Data excerpts:
_ _ _ _ _ _ _

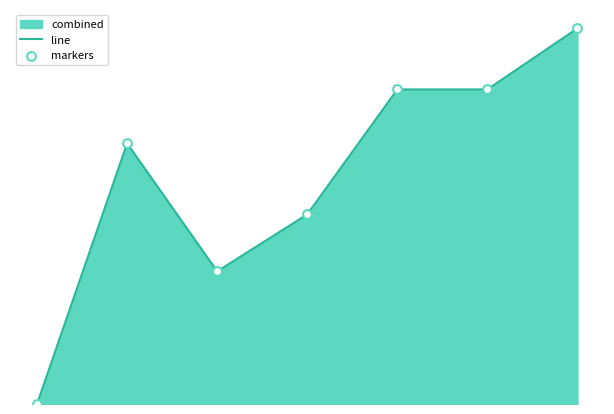

At how many categories does at least one series exceed 8?

3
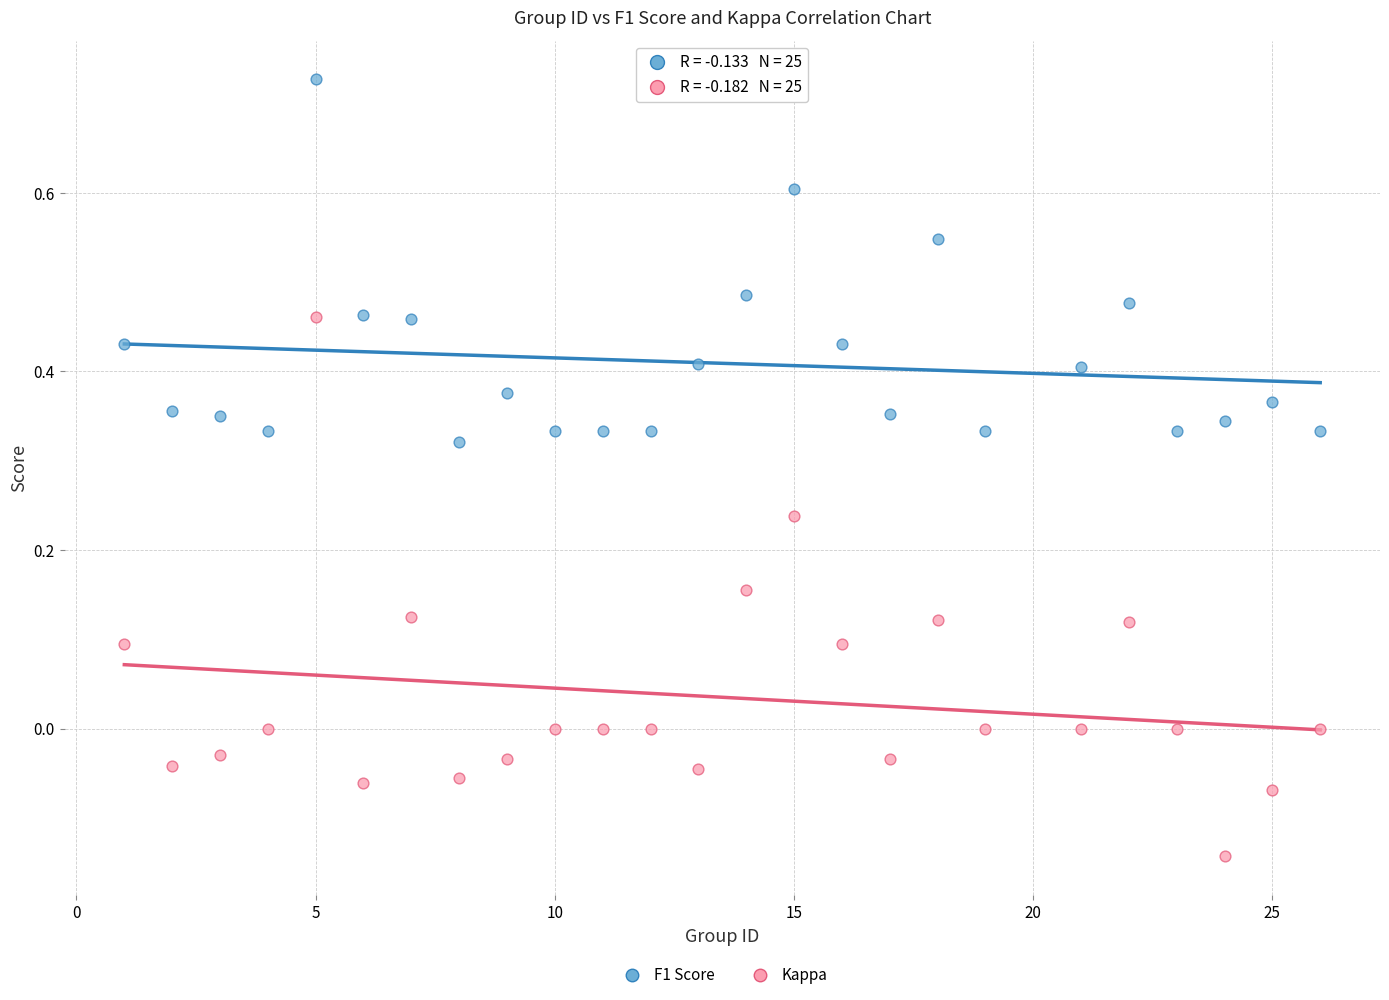

Which series contains the lowest Y value?

Kappa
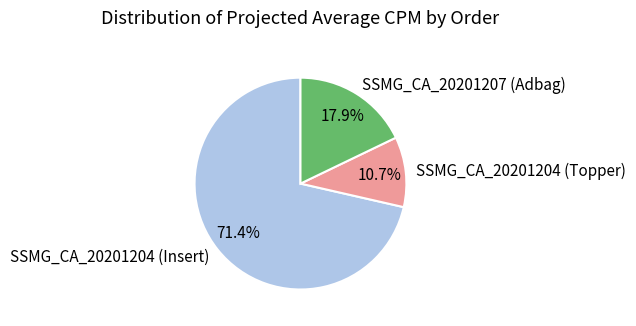

The SSMG_CA_20201204 (Topper) slice represents 1% of the pie. True or false?

False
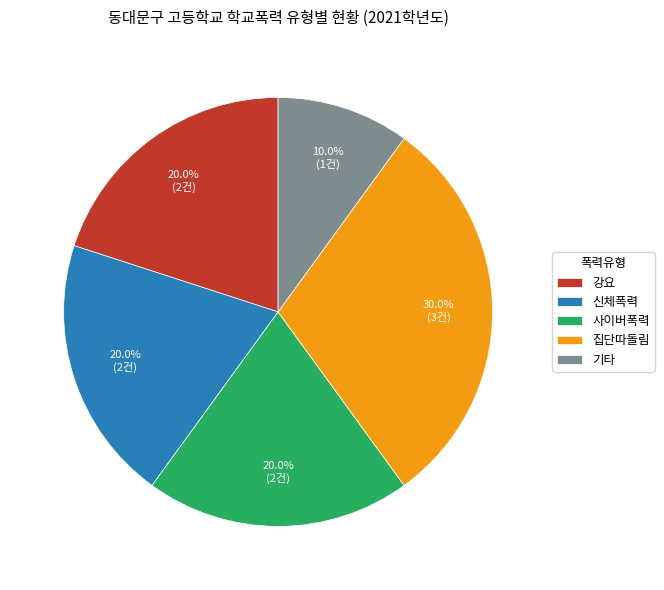

Which category has the biggest portion of the pie?

집단따돌림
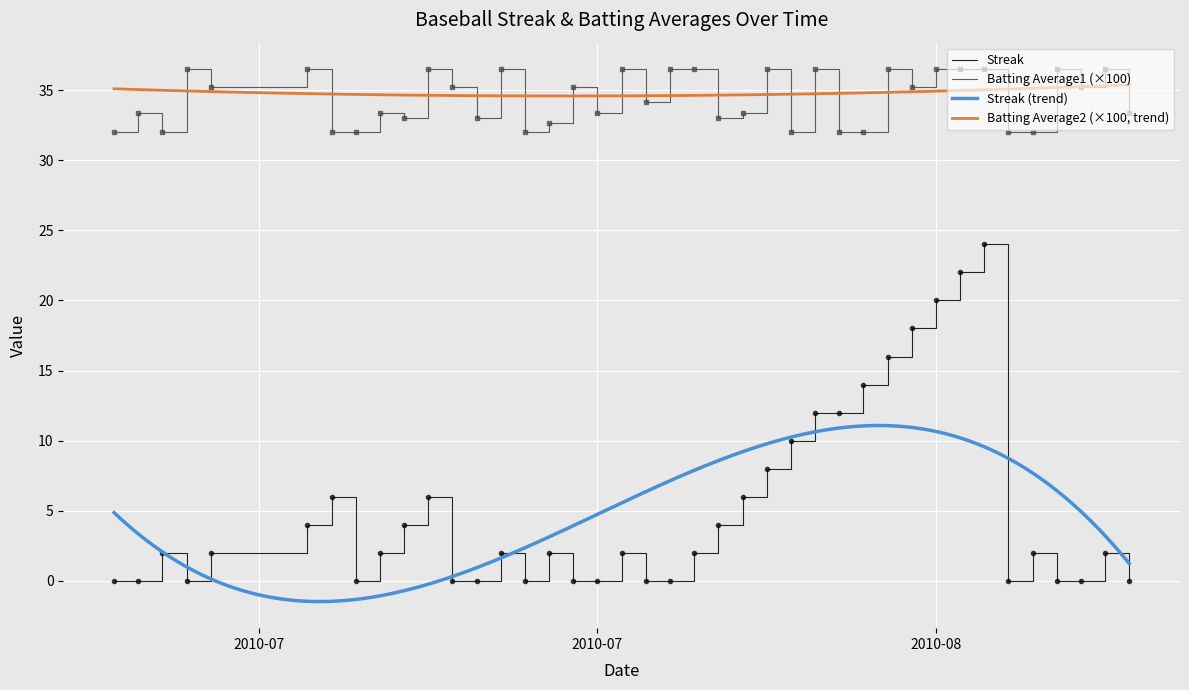

What is the label of the 33rd point from the left?

2010-08-11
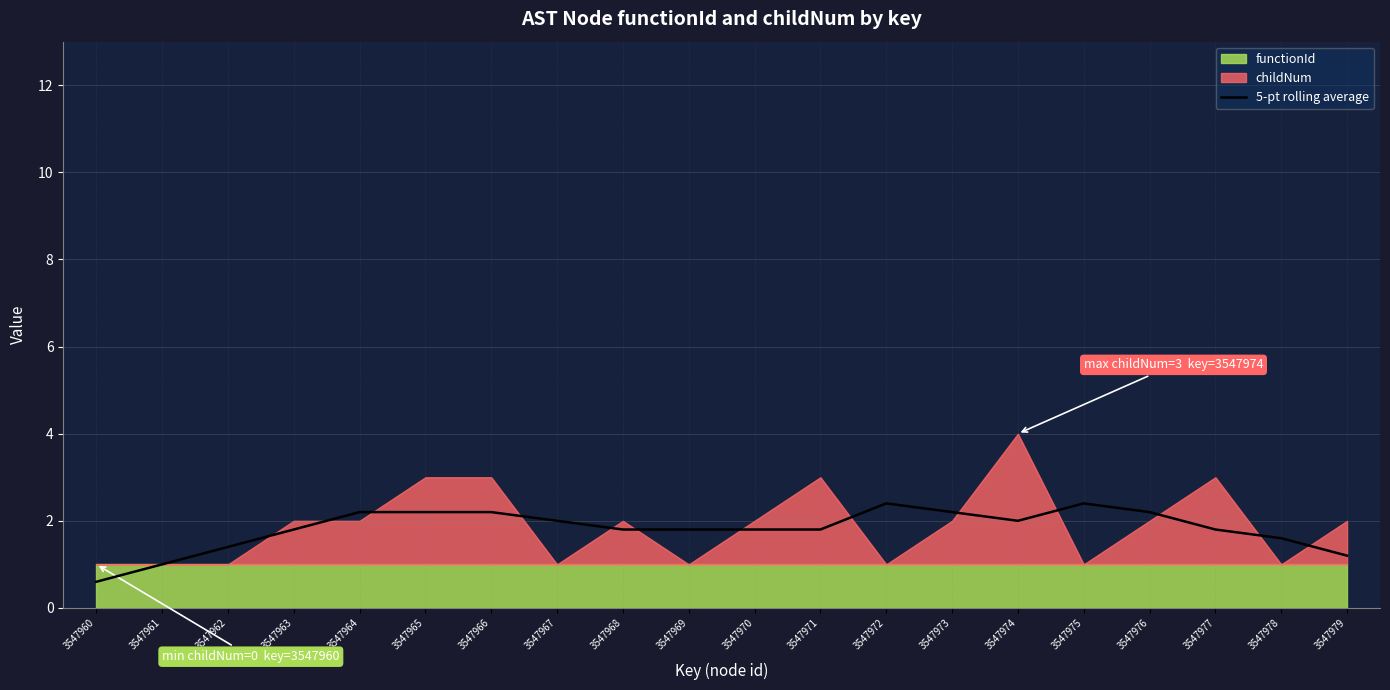

List the labels in order of value, smallest first.

3547960, 3547961, 3547979, 3547962, 3547978, 3547970, 3547963, 3547968, 3547969, 3547971, 3547977, 3547974, 3547967, 3547964, 3547965, 3547966, 3547973, 3547976, 3547972, 3547975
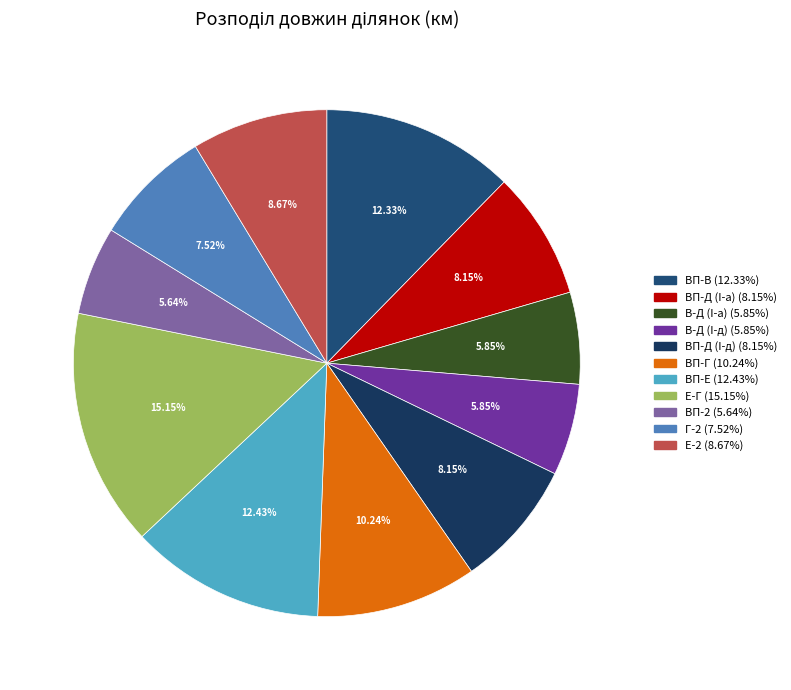

Which slice is the smallest?

ВП-2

_ _ _ _ _ _ _

Counting through the records above, how many lines contain the word "slice"? Reply with the number alone.

**SOLUTION BELOW**
2